* Exercise aim:
Return all of the rows below unchanged, keeping every line in its original order.

Source records
# # # # # # #

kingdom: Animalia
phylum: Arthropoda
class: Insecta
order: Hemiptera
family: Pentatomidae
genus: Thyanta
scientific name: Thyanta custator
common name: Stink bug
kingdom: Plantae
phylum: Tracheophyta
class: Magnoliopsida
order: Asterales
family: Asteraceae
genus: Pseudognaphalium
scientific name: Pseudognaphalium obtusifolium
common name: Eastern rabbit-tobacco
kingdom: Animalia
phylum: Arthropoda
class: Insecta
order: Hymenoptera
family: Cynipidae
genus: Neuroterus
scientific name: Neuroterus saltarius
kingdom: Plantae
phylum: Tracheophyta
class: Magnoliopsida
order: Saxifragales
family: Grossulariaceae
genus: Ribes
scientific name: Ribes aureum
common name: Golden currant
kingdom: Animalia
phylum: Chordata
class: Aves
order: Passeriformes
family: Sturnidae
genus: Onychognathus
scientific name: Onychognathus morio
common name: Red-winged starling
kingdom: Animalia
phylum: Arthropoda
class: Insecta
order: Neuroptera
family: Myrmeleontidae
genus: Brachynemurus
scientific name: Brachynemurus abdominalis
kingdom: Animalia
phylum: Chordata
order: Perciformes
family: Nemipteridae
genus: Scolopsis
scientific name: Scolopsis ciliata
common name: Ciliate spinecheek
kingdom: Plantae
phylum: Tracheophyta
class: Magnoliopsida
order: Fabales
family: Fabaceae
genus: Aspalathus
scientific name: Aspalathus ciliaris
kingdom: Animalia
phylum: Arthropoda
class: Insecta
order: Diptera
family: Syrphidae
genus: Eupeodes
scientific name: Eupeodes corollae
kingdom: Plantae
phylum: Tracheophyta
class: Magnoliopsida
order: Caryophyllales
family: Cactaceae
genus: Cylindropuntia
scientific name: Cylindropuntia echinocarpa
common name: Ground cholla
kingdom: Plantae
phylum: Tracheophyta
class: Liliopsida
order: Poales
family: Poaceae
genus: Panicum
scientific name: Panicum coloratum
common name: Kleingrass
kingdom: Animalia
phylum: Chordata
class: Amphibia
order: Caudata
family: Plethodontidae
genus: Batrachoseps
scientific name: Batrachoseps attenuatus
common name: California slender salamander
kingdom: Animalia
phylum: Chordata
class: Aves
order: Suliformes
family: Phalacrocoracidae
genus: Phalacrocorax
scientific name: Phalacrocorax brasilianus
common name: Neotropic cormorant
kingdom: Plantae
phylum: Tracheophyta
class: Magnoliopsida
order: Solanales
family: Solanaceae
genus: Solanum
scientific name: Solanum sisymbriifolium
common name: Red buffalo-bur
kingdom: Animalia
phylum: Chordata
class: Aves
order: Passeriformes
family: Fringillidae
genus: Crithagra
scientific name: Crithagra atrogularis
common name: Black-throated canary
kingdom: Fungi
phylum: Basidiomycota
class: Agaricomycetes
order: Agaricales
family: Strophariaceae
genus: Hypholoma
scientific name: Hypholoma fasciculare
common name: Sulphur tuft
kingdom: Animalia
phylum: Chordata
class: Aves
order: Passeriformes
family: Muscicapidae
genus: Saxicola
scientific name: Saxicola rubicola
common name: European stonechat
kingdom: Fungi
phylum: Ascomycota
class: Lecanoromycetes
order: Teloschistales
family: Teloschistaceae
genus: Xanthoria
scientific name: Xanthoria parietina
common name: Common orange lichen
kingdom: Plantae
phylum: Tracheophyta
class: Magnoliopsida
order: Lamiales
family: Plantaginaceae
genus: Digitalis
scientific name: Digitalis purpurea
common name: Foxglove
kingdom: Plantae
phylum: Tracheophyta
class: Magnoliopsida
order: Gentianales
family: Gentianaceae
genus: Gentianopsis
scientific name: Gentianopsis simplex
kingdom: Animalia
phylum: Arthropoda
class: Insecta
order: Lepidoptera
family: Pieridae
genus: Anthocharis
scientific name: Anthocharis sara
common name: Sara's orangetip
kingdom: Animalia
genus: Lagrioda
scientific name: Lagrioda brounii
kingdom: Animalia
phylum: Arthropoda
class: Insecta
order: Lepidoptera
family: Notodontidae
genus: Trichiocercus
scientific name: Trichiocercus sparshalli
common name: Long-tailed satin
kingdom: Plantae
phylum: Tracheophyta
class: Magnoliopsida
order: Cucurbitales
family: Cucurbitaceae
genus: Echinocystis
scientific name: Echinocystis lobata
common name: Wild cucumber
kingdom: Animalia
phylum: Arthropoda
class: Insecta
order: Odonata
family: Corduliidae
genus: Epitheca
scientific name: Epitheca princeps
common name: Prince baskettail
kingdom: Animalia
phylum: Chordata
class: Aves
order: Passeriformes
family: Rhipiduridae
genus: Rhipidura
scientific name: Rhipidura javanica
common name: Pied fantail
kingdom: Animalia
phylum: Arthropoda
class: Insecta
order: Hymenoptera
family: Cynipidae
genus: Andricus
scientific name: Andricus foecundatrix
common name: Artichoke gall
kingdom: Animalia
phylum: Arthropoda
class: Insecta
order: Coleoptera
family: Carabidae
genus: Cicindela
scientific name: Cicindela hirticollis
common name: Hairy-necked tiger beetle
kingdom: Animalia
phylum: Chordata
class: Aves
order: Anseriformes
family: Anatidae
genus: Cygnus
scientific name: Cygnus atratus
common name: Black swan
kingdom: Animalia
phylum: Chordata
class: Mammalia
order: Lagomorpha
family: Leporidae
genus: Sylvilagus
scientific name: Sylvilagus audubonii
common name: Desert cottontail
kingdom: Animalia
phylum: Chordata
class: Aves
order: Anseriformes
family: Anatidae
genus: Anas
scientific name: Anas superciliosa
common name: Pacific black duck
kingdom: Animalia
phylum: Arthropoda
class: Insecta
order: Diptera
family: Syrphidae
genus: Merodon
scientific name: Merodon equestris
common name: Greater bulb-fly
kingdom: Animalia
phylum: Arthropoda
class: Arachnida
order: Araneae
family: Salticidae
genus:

# # # # # # #

* Written solution:
kingdom: Animalia
phylum: Arthropoda
class: Insecta
order: Hemiptera
family: Pentatomidae
genus: Thyanta
scientific name: Thyanta custator
common name: Stink bug
kingdom: Plantae
phylum: Tracheophyta
class: Magnoliopsida
order: Asterales
family: Asteraceae
genus: Pseudognaphalium
scientific name: Pseudognaphalium obtusifolium
common name: Eastern rabbit-tobacco
kingdom: Animalia
phylum: Arthropoda
class: Insecta
order: Hymenoptera
family: Cynipidae
genus: Neuroterus
scientific name: Neuroterus saltarius
kingdom: Plantae
phylum: Tracheophyta
class: Magnoliopsida
order: Saxifragales
family: Grossulariaceae
genus: Ribes
scientific name: Ribes aureum
common name: Golden currant
kingdom: Animalia
phylum: Chordata
class: Aves
order: Passeriformes
family: Sturnidae
genus: Onychognathus
scientific name: Onychognathus morio
common name: Red-winged starling
kingdom: Animalia
phylum: Arthropoda
class: Insecta
order: Neuroptera
family: Myrmeleontidae
genus: Brachynemurus
scientific name: Brachynemurus abdominalis
kingdom: Animalia
phylum: Chordata
order: Perciformes
family: Nemipteridae
genus: Scolopsis
scientific name: Scolopsis ciliata
common name: Ciliate spinecheek
kingdom: Plantae
phylum: Tracheophyta
class: Magnoliopsida
order: Fabales
family: Fabaceae
genus: Aspalathus
scientific name: Aspalathus ciliaris
kingdom: Animalia
phylum: Arthropoda
class: Insecta
order: Diptera
family: Syrphidae
genus: Eupeodes
scientific name: Eupeodes corollae
kingdom: Plantae
phylum: Tracheophyta
class: Magnoliopsida
order: Caryophyllales
family: Cactaceae
genus: Cylindropuntia
scientific name: Cylindropuntia echinocarpa
common name: Ground cholla
kingdom: Plantae
phylum: Tracheophyta
class: Liliopsida
order: Poales
family: Poaceae
genus: Panicum
scientific name: Panicum coloratum
common name: Kleingrass
kingdom: Animalia
phylum: Chordata
class: Amphibia
order: Caudata
family: Plethodontidae
genus: Batrachoseps
scientific name: Batrachoseps attenuatus
common name: California slender salamander
kingdom: Animalia
phylum: Chordata
class: Aves
order: Suliformes
family: Phalacrocoracidae
genus: Phalacrocorax
scientific name: Phalacrocorax brasilianus
common name: Neotropic cormorant
kingdom: Plantae
phylum: Tracheophyta
class: Magnoliopsida
order: Solanales
family: Solanaceae
genus: Solanum
scientific name: Solanum sisymbriifolium
common name: Red buffalo-bur
kingdom: Animalia
phylum: Chordata
class: Aves
order: Passeriformes
family: Fringillidae
genus: Crithagra
scientific name: Crithagra atrogularis
common name: Black-throated canary
kingdom: Fungi
phylum: Basidiomycota
class: Agaricomycetes
order: Agaricales
family: Strophariaceae
genus: Hypholoma
scientific name: Hypholoma fasciculare
common name: Sulphur tuft
kingdom: Animalia
phylum: Chordata
class: Aves
order: Passeriformes
family: Muscicapidae
genus: Saxicola
scientific name: Saxicola rubicola
common name: European stonechat
kingdom: Fungi
phylum: Ascomycota
class: Lecanoromycetes
order: Teloschistales
family: Teloschistaceae
genus: Xanthoria
scientific name: Xanthoria parietina
common name: Common orange lichen
kingdom: Plantae
phylum: Tracheophyta
class: Magnoliopsida
order: Lamiales
family: Plantaginaceae
genus: Digitalis
scientific name: Digitalis purpurea
common name: Foxglove
kingdom: Plantae
phylum: Tracheophyta
class: Magnoliopsida
order: Gentianales
family: Gentianaceae
genus: Gentianopsis
scientific name: Gentianopsis simplex
kingdom: Animalia
phylum: Arthropoda
class: Insecta
order: Lepidoptera
family: Pieridae
genus: Anthocharis
scientific name: Anthocharis sara
common name: Sara's orangetip
kingdom: Animalia
genus: Lagrioda
scientific name: Lagrioda brounii
kingdom: Animalia
phylum: Arthropoda
class: Insecta
order: Lepidoptera
family: Notodontidae
genus: Trichiocercus
scientific name: Trichiocercus sparshalli
common name: Long-tailed satin
kingdom: Plantae
phylum: Tracheophyta
class: Magnoliopsida
order: Cucurbitales
family: Cucurbitaceae
genus: Echinocystis
scientific name: Echinocystis lobata
common name: Wild cucumber
kingdom: Animalia
phylum: Arthropoda
class: Insecta
order: Odonata
family: Corduliidae
genus: Epitheca
scientific name: Epitheca princeps
common name: Prince baskettail
kingdom: Animalia
phylum: Chordata
class: Aves
order: Passeriformes
family: Rhipiduridae
genus: Rhipidura
scientific name: Rhipidura javanica
common name: Pied fantail
kingdom: Animalia
phylum: Arthropoda
class: Insecta
order: Hymenoptera
family: Cynipidae
genus: Andricus
scientific name: Andricus foecundatrix
common name: Artichoke gall
kingdom: Animalia
phylum: Arthropoda
class: Insecta
order: Coleoptera
family: Carabidae
genus: Cicindela
scientific name: Cicindela hirticollis
common name: Hairy-necked tiger beetle
kingdom: Animalia
phylum: Chordata
class: Aves
order: Anseriformes
family: Anatidae
genus: Cygnus
scientific name: Cygnus atratus
common name: Black swan
kingdom: Animalia
phylum: Chordata
class: Mammalia
order: Lagomorpha
family: Leporidae
genus: Sylvilagus
scientific name: Sylvilagus audubonii
common name: Desert cottontail
kingdom: Animalia
phylum: Chordata
class: Aves
order: Anseriformes
family: Anatidae
genus: Anas
scientific name: Anas superciliosa
common name: Pacific black duck
kingdom: Animalia
phylum: Arthropoda
class: Insecta
order: Diptera
family: Syrphidae
genus: Merodon
scientific name: Merodon equestris
common name: Greater bulb-fly
kingdom: Animalia
phylum: Arthropoda
class: Arachnida
order: Araneae
family: Salticidae
genus:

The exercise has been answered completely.